*** PROVIDED INFORMATION ***

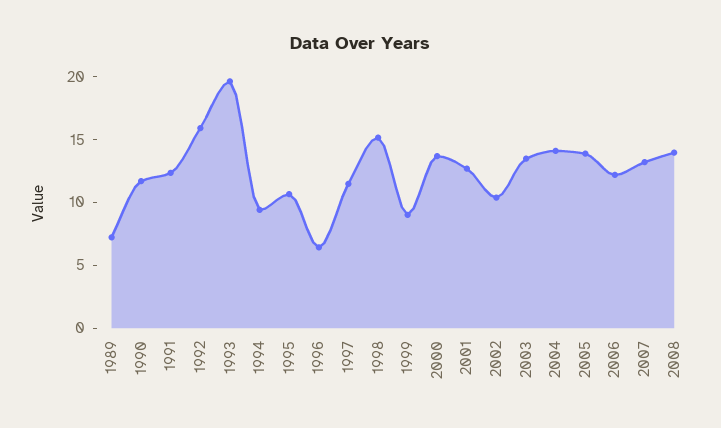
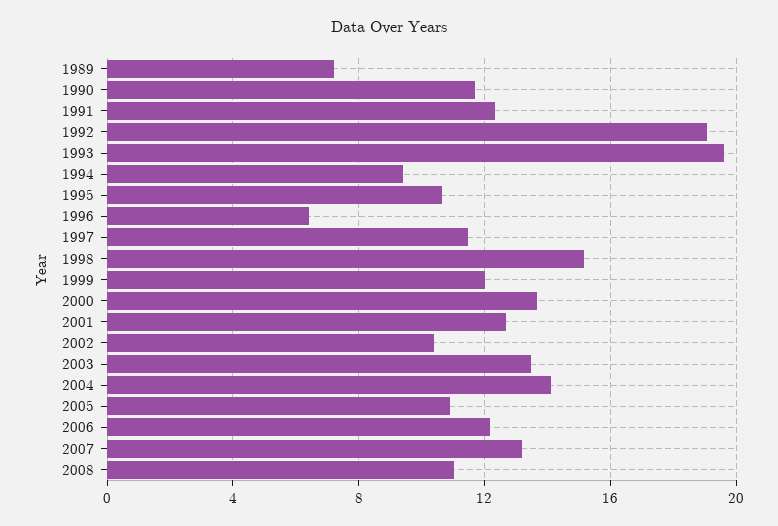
  {
    "1989": 7,
    "1990": 11.5,
    "1991": 12.5,
-   "1992": 16,
+   "1992": 19,
    "1993": 19.5,
    "1994": 9.5,
    "1995": 10.5,
    "1996": 6.5,
    "1997": 11.5,
    "1998": 15,
-   "1999": 9,
+   "1999": 12,
    "2000": 13.5,
    "2001": 12.5,
    "2002": 10.5,
    "2003": 13.5,
    "2004": 14,
-   "2005": 14,
+   "2005": 11,
    "2006": 12,
    "2007": 13,
-   "2008": 14
+   "2008": 11
  }

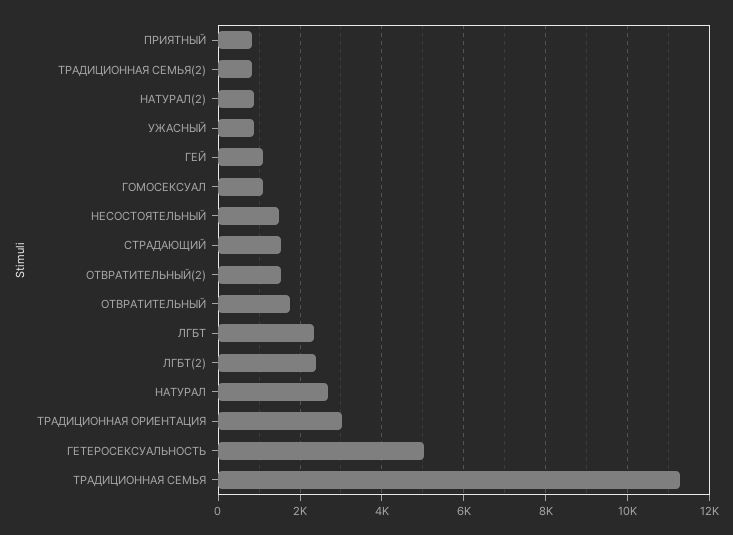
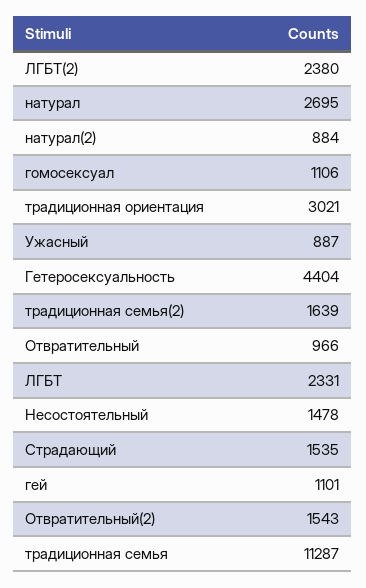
  {
-   "ПРИЯТНЫЙ": 800,
-   "ТРАДИЦИОННАЯ СЕМЬЯ(2)": 800,
+   "ТРАДИЦИОННАЯ СЕМЬЯ(2)": 1639,
    "НАТУРАЛ(2)": 884,
    "УЖАСНЫЙ": 887,
    "ГЕЙ": 1101,
    "ГОМОСЕКСУАЛ": 1106,
    "НЕСОСТОЯТЕЛЬНЫЙ": 1478,
    "СТРАДАЮЩИЙ": 1535,
    "ОТВРАТИТЕЛЬНЫЙ(2)": 1543,
-   "ОТВРАТИТЕЛЬНЫЙ": 1800,
+   "ОТВРАТИТЕЛЬНЫЙ": 966,
    "ЛГБТ": 2331,
    "ЛГБТ(2)": 2380,
    "НАТУРАЛ": 2695,
    "ТРАДИЦИОННАЯ ОРИЕНТАЦИЯ": 3021,
-   "ГЕТЕРОСЕКСУАЛЬНОСТЬ": 5000,
+   "ГЕТЕРОСЕКСУАЛЬНОСТЬ": 4404,
    "ТРАДИЦИОННАЯ СЕМЬЯ": 11287
  }

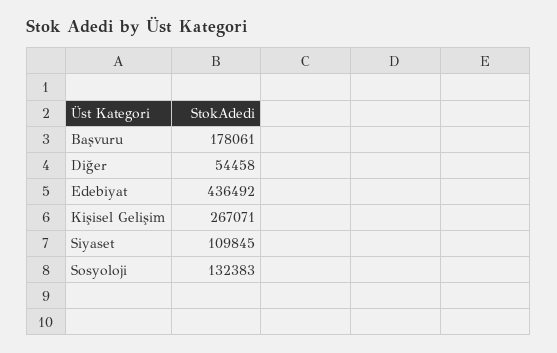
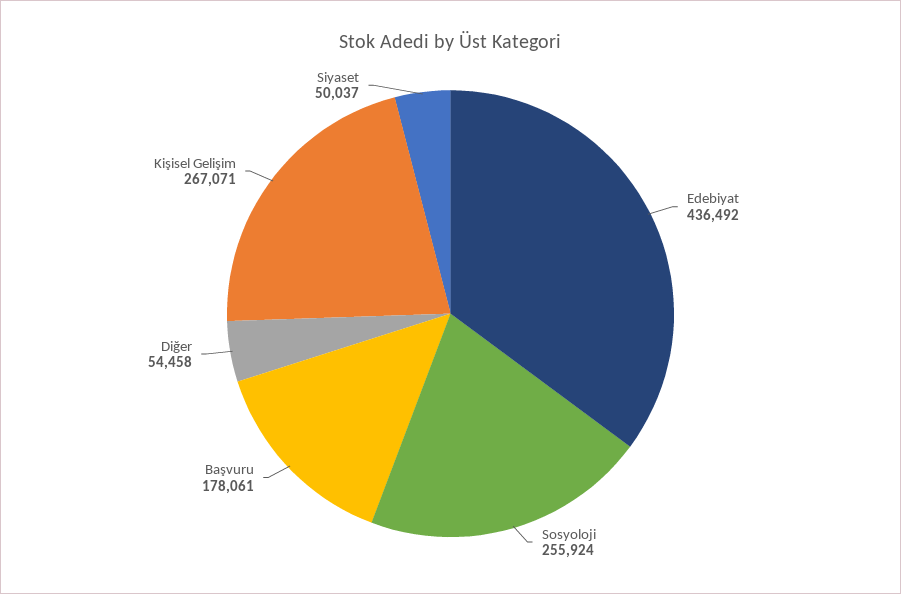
  {
    "Başvuru": 178061,
    "Diğer": 54458,
    "Edebiyat": 436492,
    "Kişisel Gelişim": 267071,
-   "Siyaset": 109845,
+   "Siyaset": 50037,
-   "Sosyoloji": 132383
+   "Sosyoloji": 255924
  }

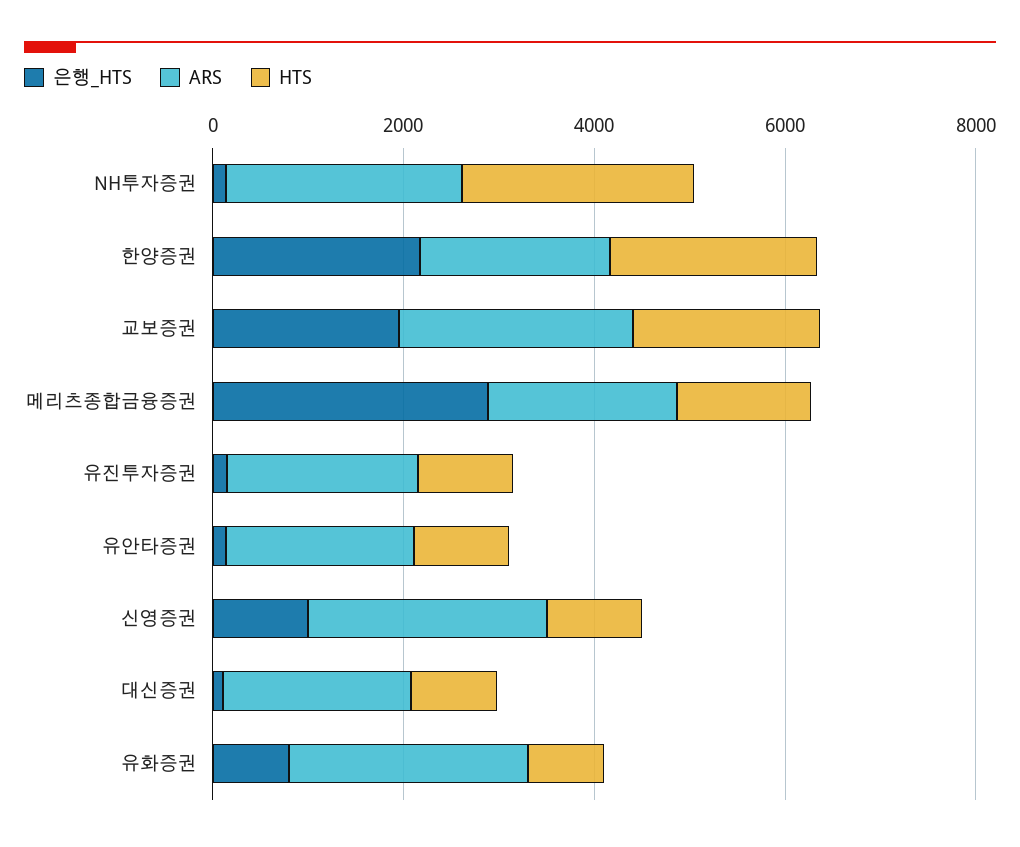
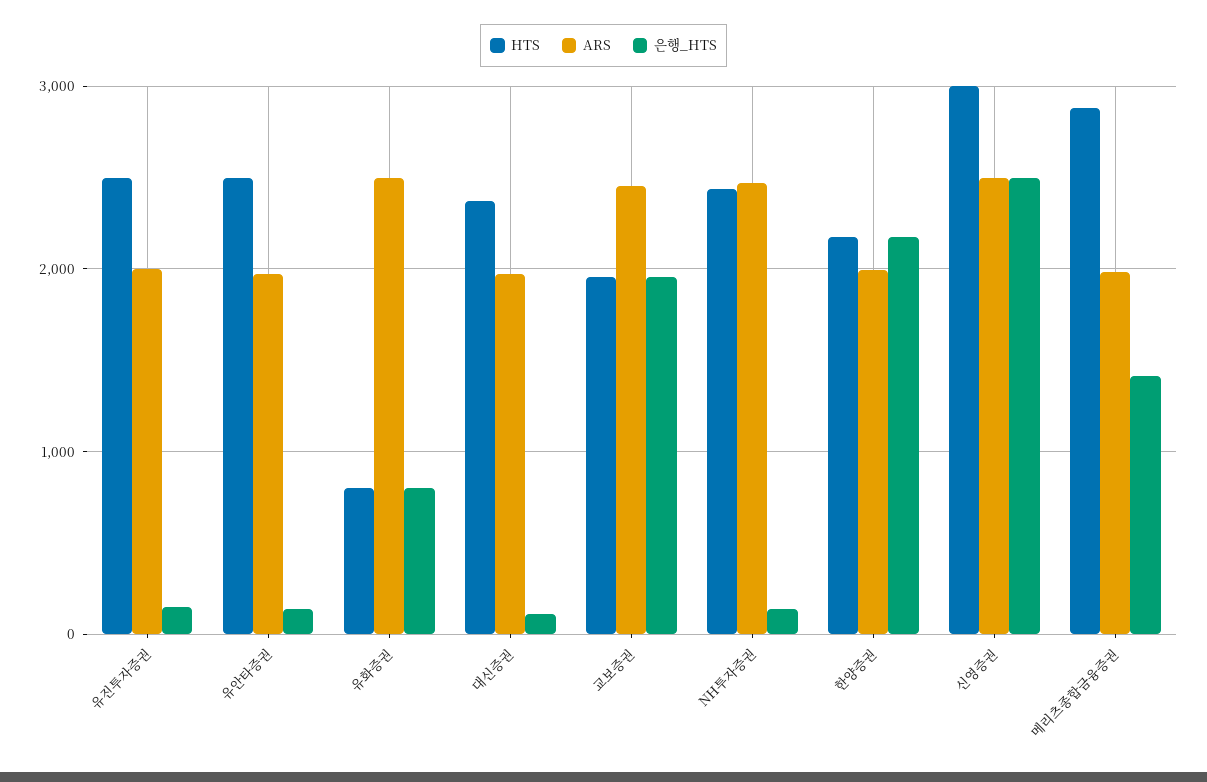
  {
    "은행_HTS": {
      "NH투자증권": 100,
      "한양증권": 2200,
      "교보증권": 2000,
-     "메리츠종합금융증권": 3000,
+     "메리츠종합금융증권": 1400,
      "유진투자증권": 200,
      "유안타증권": 100,
-     "신영증권": 1000,
+     "신영증권": 2500,
      "대신증권": 100,
      "유화증권": 800
    },
    "ARS": {
      "NH투자증권": 2500,
      "한양증권": 2000,
      "교보증권": 2500,
      "메리츠종합금융증권": 2000,
      "유진투자증권": 2000,
      "유안타증권": 2000,
      "신영증권": 2500,
      "대신증권": 2000,
      "유화증권": 2500
    },
    "HTS": {
      "NH투자증권": 2400,
      "한양증권": 2200,
      "교보증권": 2000,
-     "메리츠종합금융증권": 1500,
+     "메리츠종합금융증권": 2900,
-     "유진투자증권": 1000,
+     "유진투자증권": 2500,
-     "유안타증권": 1000,
+     "유안타증권": 2500,
-     "신영증권": 1000,
+     "신영증권": 3000,
-     "대신증권": 1000,
+     "대신증권": 2400,
      "유화증권": 800
    }
  }

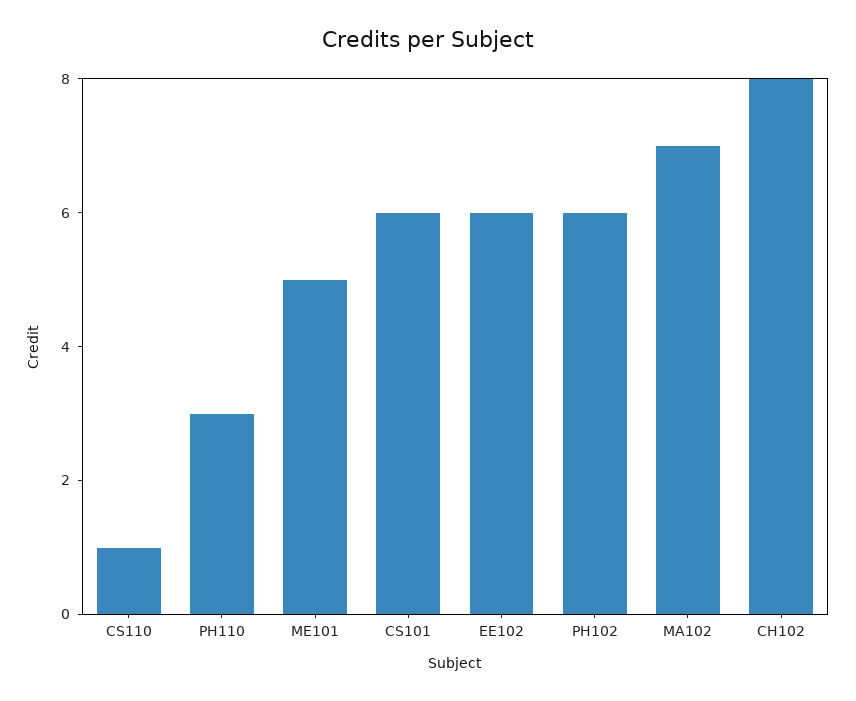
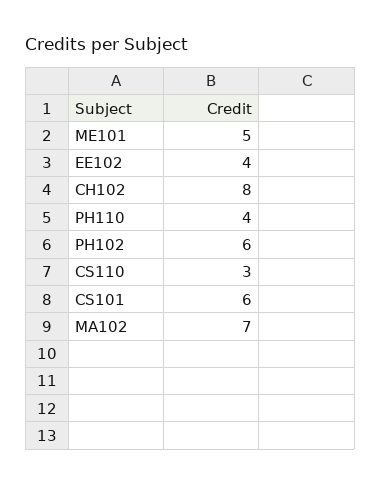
  {
-   "CS110": 1,
+   "CS110": 3,
-   "PH110": 3,
+   "PH110": 4,
    "ME101": 5,
    "CS101": 6,
-   "EE102": 6,
+   "EE102": 4,
    "PH102": 6,
    "MA102": 7,
    "CH102": 8
  }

***

*YOUR ASSIGNMENT:* Would you reproduce the listing above in full and exactly, without its pictures?

*EXERCISE RESPONSE:*
  {
    "1989": 7,
    "1990": 11.5,
    "1991": 12.5,
-   "1992": 16,
+   "1992": 19,
    "1993": 19.5,
    "1994": 9.5,
    "1995": 10.5,
    "1996": 6.5,
    "1997": 11.5,
    "1998": 15,
-   "1999": 9,
+   "1999": 12,
    "2000": 13.5,
    "2001": 12.5,
    "2002": 10.5,
    "2003": 13.5,
    "2004": 14,
-   "2005": 14,
+   "2005": 11,
    "2006": 12,
    "2007": 13,
-   "2008": 14
+   "2008": 11
  }

  {
-   "ПРИЯТНЫЙ": 800,
-   "ТРАДИЦИОННАЯ СЕМЬЯ(2)": 800,
+   "ТРАДИЦИОННАЯ СЕМЬЯ(2)": 1639,
    "НАТУРАЛ(2)": 884,
    "УЖАСНЫЙ": 887,
    "ГЕЙ": 1101,
    "ГОМОСЕКСУАЛ": 1106,
    "НЕСОСТОЯТЕЛЬНЫЙ": 1478,
    "СТРАДАЮЩИЙ": 1535,
    "ОТВРАТИТЕЛЬНЫЙ(2)": 1543,
-   "ОТВРАТИТЕЛЬНЫЙ": 1800,
+   "ОТВРАТИТЕЛЬНЫЙ": 966,
    "ЛГБТ": 2331,
    "ЛГБТ(2)": 2380,
    "НАТУРАЛ": 2695,
    "ТРАДИЦИОННАЯ ОРИЕНТАЦИЯ": 3021,
-   "ГЕТЕРОСЕКСУАЛЬНОСТЬ": 5000,
+   "ГЕТЕРОСЕКСУАЛЬНОСТЬ": 4404,
    "ТРАДИЦИОННАЯ СЕМЬЯ": 11287
  }

  {
    "Başvuru": 178061,
    "Diğer": 54458,
    "Edebiyat": 436492,
    "Kişisel Gelişim": 267071,
-   "Siyaset": 109845,
+   "Siyaset": 50037,
-   "Sosyoloji": 132383
+   "Sosyoloji": 255924
  }

  {
    "은행_HTS": {
      "NH투자증권": 100,
      "한양증권": 2200,
      "교보증권": 2000,
-     "메리츠종합금융증권": 3000,
+     "메리츠종합금융증권": 1400,
      "유진투자증권": 200,
      "유안타증권": 100,
-     "신영증권": 1000,
+     "신영증권": 2500,
      "대신증권": 100,
      "유화증권": 800
    },
    "ARS": {
      "NH투자증권": 2500,
      "한양증권": 2000,
      "교보증권": 2500,
      "메리츠종합금융증권": 2000,
      "유진투자증권": 2000,
      "유안타증권": 2000,
      "신영증권": 2500,
      "대신증권": 2000,
      "유화증권": 2500
    },
    "HTS": {
      "NH투자증권": 2400,
      "한양증권": 2200,
      "교보증권": 2000,
-     "메리츠종합금융증권": 1500,
+     "메리츠종합금융증권": 2900,
-     "유진투자증권": 1000,
+     "유진투자증권": 2500,
-     "유안타증권": 1000,
+     "유안타증권": 2500,
-     "신영증권": 1000,
+     "신영증권": 3000,
-     "대신증권": 1000,
+     "대신증권": 2400,
      "유화증권": 800
    }
  }

  {
-   "CS110": 1,
+   "CS110": 3,
-   "PH110": 3,
+   "PH110": 4,
    "ME101": 5,
    "CS101": 6,
-   "EE102": 6,
+   "EE102": 4,
    "PH102": 6,
    "MA102": 7,
    "CH102": 8
  }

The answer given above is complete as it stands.